A informação foi divulgada pelo o líder político Dr Júnior, aonde relatou que não poderia deixar os agricultores do município de Ouro Velho perderem esse benefício.

“Quando há essa perda do pequeno agricultor em sua safra, o Estado e o Município se juntam para amenizar a situação deste agricultor, que recebe um benefício de R$850 reais, então tivemos que pedir essa reanálise, já que Ouro Velho, teve um índice de chuvas abaixo do esperado. Não poderíamos deixar os agricultores do Município perderem esse benefício.”

Segundo a prefeita, Natália de Dr Júnior (PSD), esse é um recurso que chega diretamente ao agricultor familiar que teve perda de safra em função da seca, no momento que esse agricultor deveria colher seu alimento, mas não conseguiu produzir.

“O Garantia-Safra contribui, desta forma, para mitigar o efeito da seca na renda desses agricultores que já é baixa; para diminuir a insegurança alimentar e, consequentemente, contribui na ampliação da cidadania dessas pessoas. Vivemos em uma região que as condições climáticas são irregulares, portanto esse benefício chega em boa hora para os agricultores de Ouro Velho”.

SEGURO  SAFRA

O Seguro-Safra (SS) é uma ação do Programa Nacional de Fortalecimento da Agricultura Familiar (Pronaf) inicialmente voltada para os agricultores familiares que vivem no Nordeste do Brasil e no Norte dos estados de Minas Gerais e do Espírito Santo. A região é a área de atuação da Superintendência do Desenvolvimento do Nordeste (Sudene), majoritariamente semiárida e que sofre perda sistemática de safra por motivo de seca ou excesso de chuvas.

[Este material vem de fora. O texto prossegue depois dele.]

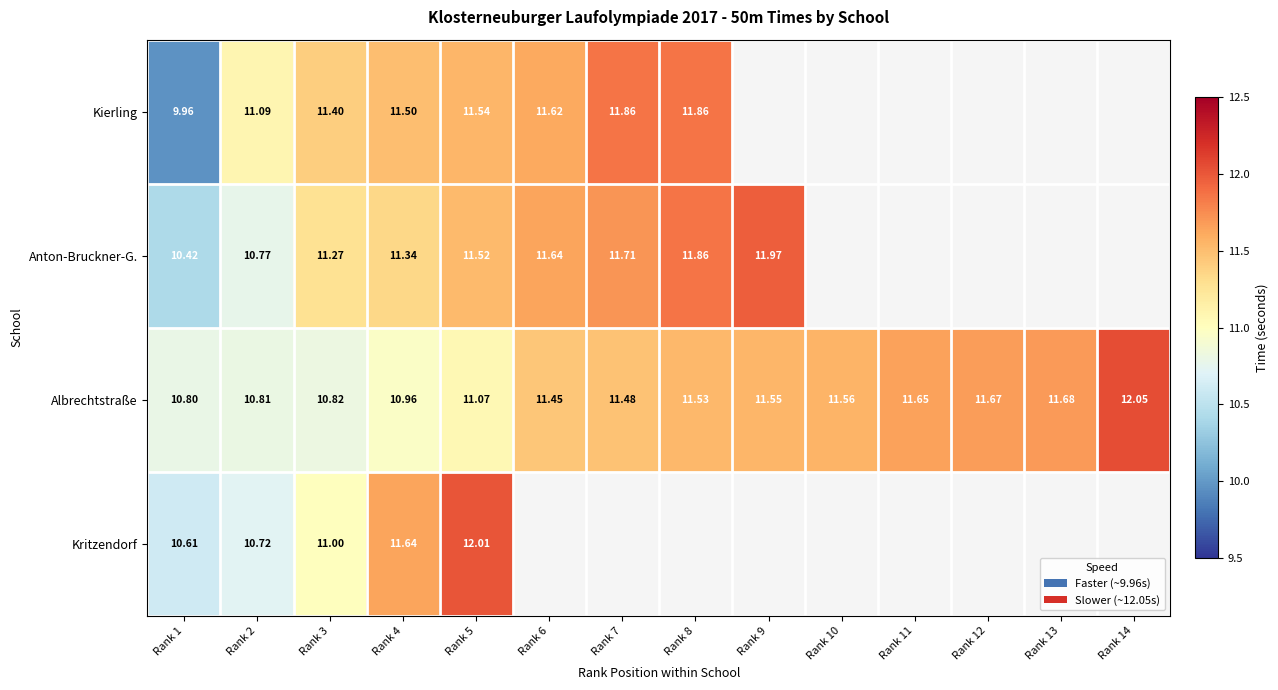

At Rank 3, list the series in order from smallest to largest.

Albrechtstraße, Kritzendorf, Anton-Bruckner-G., Kierling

Com a Lei Nº 12.766, de 27 de dezembro de 2012, o Poder Executivo foi autorizado a incluir agricultores familiares de outros municípios situados fora da área da Sudene, desde que atendidos previamente alguns requisitos como a comprovação de que os agricultores familiares se encontram em municípios com perdas sistemáticas de produção em função da seca ou excesso de chuva.

Beneficiário e Benefício

O Seguro-Safra tem como beneficiários os agricultores que possuem renda familiar mensal de, no máximo, 1,5 (um e meio) salário mínimo e que plantam entre 0,6 e 5 hectares de feijão, milho, arroz, mandioca, algodão.

Uma vez aderidos ao programa, eles passam a receber o benefício quando o município em que moram comprova a perda de, pelo menos, 50% do conjunto dessas produções, ou de outras a serem definidas pelo órgão gestor do Fundo Garantia-Safra, em razão de estiagem ou excesso hídrico.

O valor do Benefício Garantia-Safra e a quantidade de agricultores a serem segurados pelo SS são definidos anualmente durante a reunião do Comitê Gestor do Seguro-Safra.

Atualmente, o valor do benefício é igual a R$850, pago em cinco parcelas de R$170, por meio de cartões eletrônicos disponibilizados pela Caixa Econômica Federal e de acordo com o calendário de benefícios sociais. A medida é uma forma de contribuir para segurança alimentar da família do agricultor, o que dá liberdade para que ele escolha como aplicar o dinheiro.

Aportes

Para que o agricultor participe é necessário que, anualmente, estados, municípios e agricultores façam adesão ao programa por meio da inscrição e pagamento anual dos aportes que tem valores iguais a R$17 para agricultores; a R$51 para os municípios; a R$102 para os estados; e a R$340, no mínimo, para a União.

Vale ressaltar que os aportes totais municipais, federais e estaduais são resultados da multiplicação do valor do aporte pelo número total agricultores que aderidos ao programa em cada esfera. É possível entender melhor os cálculos da contribuição ao Fundo do Seguro-Safra no ícone aportes Financeiros.

Os produtores só recebem o benefício se todas as partes repassarem o recurso ao Fundo Seguro-Safra e se a perda de ao menos 50% da produção for comprovada no município.